§ **EXERCISE INSTRUCTIONS**: Each entry that appears below should be restated word for word.

§ **RECORD EXCERPTS**:
# # #

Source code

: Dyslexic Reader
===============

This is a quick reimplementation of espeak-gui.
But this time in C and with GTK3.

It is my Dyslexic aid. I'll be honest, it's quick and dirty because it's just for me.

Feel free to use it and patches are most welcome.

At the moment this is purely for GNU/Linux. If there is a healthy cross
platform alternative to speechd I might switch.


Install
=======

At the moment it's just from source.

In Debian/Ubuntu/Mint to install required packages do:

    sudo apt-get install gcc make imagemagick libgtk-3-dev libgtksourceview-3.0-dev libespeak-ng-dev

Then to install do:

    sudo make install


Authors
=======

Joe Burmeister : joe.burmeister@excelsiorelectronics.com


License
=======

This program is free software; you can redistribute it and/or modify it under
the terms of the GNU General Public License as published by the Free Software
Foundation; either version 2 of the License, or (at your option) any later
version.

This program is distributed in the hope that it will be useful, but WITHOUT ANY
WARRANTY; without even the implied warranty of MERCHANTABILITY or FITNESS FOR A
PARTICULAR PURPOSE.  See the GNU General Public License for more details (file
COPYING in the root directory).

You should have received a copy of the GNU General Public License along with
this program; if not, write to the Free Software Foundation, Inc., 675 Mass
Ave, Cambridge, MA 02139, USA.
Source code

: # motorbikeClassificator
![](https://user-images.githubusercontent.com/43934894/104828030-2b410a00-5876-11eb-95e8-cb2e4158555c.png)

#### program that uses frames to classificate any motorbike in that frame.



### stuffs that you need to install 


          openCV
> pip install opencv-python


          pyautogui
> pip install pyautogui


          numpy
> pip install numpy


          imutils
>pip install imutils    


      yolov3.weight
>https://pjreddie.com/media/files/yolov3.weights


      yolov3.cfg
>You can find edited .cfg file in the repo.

# # #

§ **ANSWER TO THIS PROBLEM**:
Source code

: Dyslexic Reader
===============

This is a quick reimplementation of espeak-gui.
But this time in C and with GTK3.

It is my Dyslexic aid. I'll be honest, it's quick and dirty because it's just for me.

Feel free to use it and patches are most welcome.

At the moment this is purely for GNU/Linux. If there is a healthy cross
platform alternative to speechd I might switch.


Install
=======

At the moment it's just from source.

In Debian/Ubuntu/Mint to install required packages do:

    sudo apt-get install gcc make imagemagick libgtk-3-dev libgtksourceview-3.0-dev libespeak-ng-dev

Then to install do:

    sudo make install


Authors
=======

Joe Burmeister : joe.burmeister@excelsiorelectronics.com


License
=======

This program is free software; you can redistribute it and/or modify it under
the terms of the GNU General Public License as published by the Free Software
Foundation; either version 2 of the License, or (at your option) any later
version.

This program is distributed in the hope that it will be useful, but WITHOUT ANY
WARRANTY; without even the implied warranty of MERCHANTABILITY or FITNESS FOR A
PARTICULAR PURPOSE.  See the GNU General Public License for more details (file
COPYING in the root directory).

You should have received a copy of the GNU General Public License along with
this program; if not, write to the Free Software Foundation, Inc., 675 Mass
Ave, Cambridge, MA 02139, USA.
Source code

: # motorbikeClassificator
![](https://user-images.githubusercontent.com/43934894/104828030-2b410a00-5876-11eb-95e8-cb2e4158555c.png)

#### program that uses frames to classificate any motorbike in that frame.



### stuffs that you need to install 


          openCV
> pip install opencv-python


          pyautogui
> pip install pyautogui


          numpy
> pip install numpy


          imutils
>pip install imutils    


      yolov3.weight
>https://pjreddie.com/media/files/yolov3.weights


      yolov3.cfg
>You can find edited .cfg file in the repo.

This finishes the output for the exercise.